EXERCISE DIRECTIONS
Edit the text of the listing below by replacing "Меню" with "Каталог" wherever it occurs in any entry, keeping all other lines unchanged. Leave the pictures out of your answer.

Dataset entries:
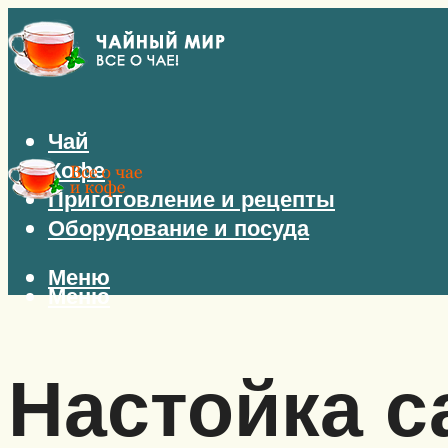
Чай
Кофе
Приготовление и рецепты
Оборудование и посуда
Меню
Меню
Настойка с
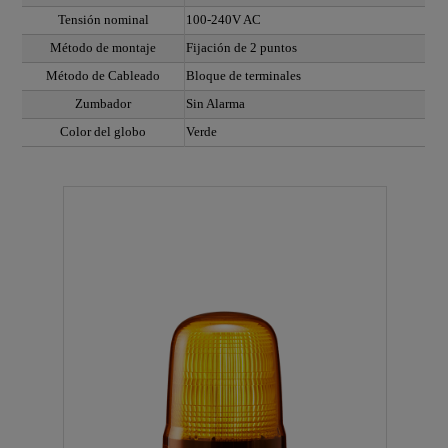
Tensión nominal
100-240V AC
Método de montaje
Fijación de 2 puntos
Método de Cableado
Bloque de terminales
Zumbador
Sin Alarma
Color del globo
Verde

WORKED SOLUTION
Чай
Кофе
Приготовление и рецепты
Оборудование и посуда
Каталог
Каталог
Настойка с
Tensión nominal
100-240V AC
Método de montaje
Fijación de 2 puntos
Método de Cableado
Bloque de terminales
Zumbador
Sin Alarma
Color del globo
Verde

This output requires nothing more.